As a consequence of the fact that the most famous poems tend to be the older ones, they also often have distinct rhyme schemes threaded throughout the verses. While I personally do think rhyming poems are generally ‘better’, and that partially also accounts for their fame, I recognise how subjective this adjective is. Moreover, non-rhyming poems have played a significant role in literature during the last century in particular. In fact, the influence of poems such as Ginsberg’s ‘Howl’ (#5 below) on his adherents would probably be difficult to overestimate. Instead of confining myself to the older, rhyming poems which usually make up lists like this, I’ve therefore picked and chosen to ensure a fuller range of poets. This reflects a more diverse canon.

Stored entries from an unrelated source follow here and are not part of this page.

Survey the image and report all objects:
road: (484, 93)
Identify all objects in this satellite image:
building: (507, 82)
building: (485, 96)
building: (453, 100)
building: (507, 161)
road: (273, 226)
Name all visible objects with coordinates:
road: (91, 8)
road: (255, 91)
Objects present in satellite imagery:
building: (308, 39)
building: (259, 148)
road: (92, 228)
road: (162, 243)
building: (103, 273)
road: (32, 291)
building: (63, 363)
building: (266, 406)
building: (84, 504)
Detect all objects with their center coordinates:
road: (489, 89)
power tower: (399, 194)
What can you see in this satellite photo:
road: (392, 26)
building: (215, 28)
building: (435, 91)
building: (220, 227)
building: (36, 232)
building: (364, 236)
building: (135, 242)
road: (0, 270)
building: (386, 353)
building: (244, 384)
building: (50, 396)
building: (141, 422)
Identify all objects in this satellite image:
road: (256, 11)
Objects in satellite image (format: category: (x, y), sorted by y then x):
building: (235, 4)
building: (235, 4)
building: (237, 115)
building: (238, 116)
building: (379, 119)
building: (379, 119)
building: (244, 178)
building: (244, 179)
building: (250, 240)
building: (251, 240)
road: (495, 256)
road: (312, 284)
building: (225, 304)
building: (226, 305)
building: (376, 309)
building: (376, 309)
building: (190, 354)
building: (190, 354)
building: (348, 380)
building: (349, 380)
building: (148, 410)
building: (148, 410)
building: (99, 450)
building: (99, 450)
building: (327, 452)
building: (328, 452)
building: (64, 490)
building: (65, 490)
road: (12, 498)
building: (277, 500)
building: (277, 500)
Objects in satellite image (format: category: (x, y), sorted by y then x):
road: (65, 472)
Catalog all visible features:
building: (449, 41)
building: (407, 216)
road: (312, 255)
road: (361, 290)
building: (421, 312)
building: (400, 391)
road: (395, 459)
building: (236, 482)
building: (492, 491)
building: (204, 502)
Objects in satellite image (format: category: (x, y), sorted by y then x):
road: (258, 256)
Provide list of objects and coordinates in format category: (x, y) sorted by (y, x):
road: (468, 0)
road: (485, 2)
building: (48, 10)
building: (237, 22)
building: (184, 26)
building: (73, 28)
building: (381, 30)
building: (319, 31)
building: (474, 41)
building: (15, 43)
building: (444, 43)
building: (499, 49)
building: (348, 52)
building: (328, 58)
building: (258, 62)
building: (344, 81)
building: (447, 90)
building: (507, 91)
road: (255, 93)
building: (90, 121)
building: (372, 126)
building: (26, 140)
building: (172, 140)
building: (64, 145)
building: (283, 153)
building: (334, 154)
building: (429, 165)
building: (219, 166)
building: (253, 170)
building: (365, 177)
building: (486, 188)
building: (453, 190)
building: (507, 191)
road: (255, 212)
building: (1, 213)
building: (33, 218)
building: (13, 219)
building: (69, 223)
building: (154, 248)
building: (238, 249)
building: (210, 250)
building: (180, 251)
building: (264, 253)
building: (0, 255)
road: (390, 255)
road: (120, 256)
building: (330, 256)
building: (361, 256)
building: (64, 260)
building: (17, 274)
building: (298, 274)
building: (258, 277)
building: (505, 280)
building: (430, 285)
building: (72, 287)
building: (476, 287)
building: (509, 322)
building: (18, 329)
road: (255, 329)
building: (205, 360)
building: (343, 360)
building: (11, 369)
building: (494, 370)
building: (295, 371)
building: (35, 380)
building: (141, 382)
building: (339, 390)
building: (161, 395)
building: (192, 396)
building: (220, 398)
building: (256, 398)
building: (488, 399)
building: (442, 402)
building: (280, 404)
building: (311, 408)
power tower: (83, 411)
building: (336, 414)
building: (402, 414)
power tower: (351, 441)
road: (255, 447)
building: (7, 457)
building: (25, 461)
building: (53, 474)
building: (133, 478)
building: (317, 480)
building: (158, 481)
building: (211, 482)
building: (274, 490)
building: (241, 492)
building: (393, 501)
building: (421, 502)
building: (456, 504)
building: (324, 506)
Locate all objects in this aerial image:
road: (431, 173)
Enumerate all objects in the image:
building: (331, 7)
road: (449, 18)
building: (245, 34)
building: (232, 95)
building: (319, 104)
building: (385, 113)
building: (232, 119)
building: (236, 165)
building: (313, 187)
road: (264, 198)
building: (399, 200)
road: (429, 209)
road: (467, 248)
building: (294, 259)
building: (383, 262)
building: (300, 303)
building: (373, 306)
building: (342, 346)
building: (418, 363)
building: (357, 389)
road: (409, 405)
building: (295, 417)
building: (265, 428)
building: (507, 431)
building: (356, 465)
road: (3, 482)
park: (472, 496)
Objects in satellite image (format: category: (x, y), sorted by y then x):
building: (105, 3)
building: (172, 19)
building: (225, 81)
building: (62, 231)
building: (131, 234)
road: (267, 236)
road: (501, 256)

I have restricted myself to those poems which were originally written in English. There’s a fairly eclectic collection below, and they’re in no particular order, but I hope you enjoy!
#1. From ‘The Highwayman‘ by Alfred Noyes (1906)
The wind was a torrent of darkness among the gusty trees,
The moon was a ghostly galleon tossed upon cloudy seas,
The road was a ribbon of moonlight over the purple moor,
And the highwayman came riding—
Riding—riding—
The highwayman came riding
Up to the old inn-door.
He’d a French cocked-hat on his forehead, a bunch of lace at his chin,
A coat of the claret velvet, and breeches of brown doe-skin,
They fit him with never a wrinkle. His boots were up to the thigh;
And he rode with a jewelled twinkle,
His pistol butts a-twinkle,
His rapier hilt a-twinkle,
Under the jewelled sky.
Over the cobbles he clattered and clashed into the dark inn-yard,
And he tapped with his whip on the shutters, but all was locked and barred,
He whistled a tune to the window, and who should be waiting there
But the landlord’s black-eyed daughter,
Bess, the landlord’s daughter,
Plaiting a dark red love-knot
Into her long black hair.
[This poem is SPECTACULAR. I’ve only reproduced part one above, but it goes on for many more stanzas, relating the heart-stirring tale of Bess and her robber lover. I first read it when I was 8 or 9 years old and promptly memorised it; I can still recite it now. Its combination of doomed love, thrilling action, and rollicking rhyme scheme has assured its place among the poetical greats.]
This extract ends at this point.